Collected data:
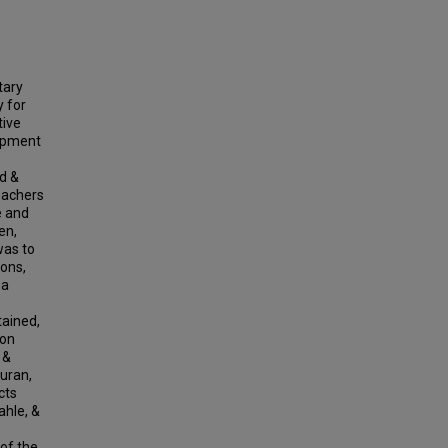
tary
y for
tive
lopment
d &
eachers
e and
en,
was to
ons,
 a
tained,
ion
 &
Duran,
cts
ahle, &
 of the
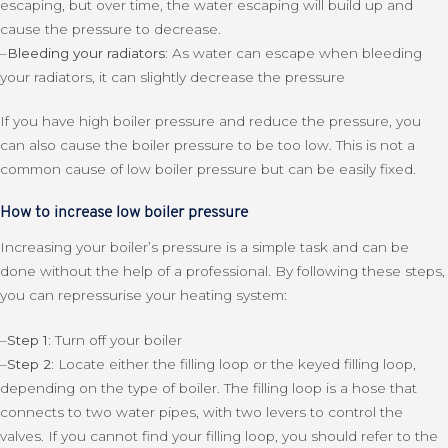
escaping, but over time, the water escaping will build up and
cause the pressure to decrease.
–
Bleeding your radiators:
As water can escape when bleeding
your radiators, it can slightly decrease the pressure
If you have high boiler pressure and reduce the pressure, you
can also cause the boiler pressure to be too low. This is not a
common cause of low boiler pressure but can be easily fixed.
How to increase low boiler pressure
Increasing your boiler’s pressure is a simple task and can be
done without the help of a professional. By following these steps,
you can repressurise your heating system:
–
Step 1:
Turn off your boiler
–
Step 2:
Locate either the filling loop or the keyed filling loop,
depending on the type of boiler. The filling loop is a hose that
connects to two water pipes, with two levers to control the
valves. If you cannot find your filling loop, you should refer to the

What you need to do:
Retype the entries above exactly, starting at their first line and ending with the line that holds "As water can escape when bleeding"; pictures stay out.

Reply:
tary
y for
tive
lopment
d &
eachers
e and
en,
was to
ons,
 a
tained,
ion
 &
Duran,
cts
ahle, &
 of the
escaping, but over time, the water escaping will build up and
cause the pressure to decrease.
–
Bleeding your radiators:
As water can escape when bleeding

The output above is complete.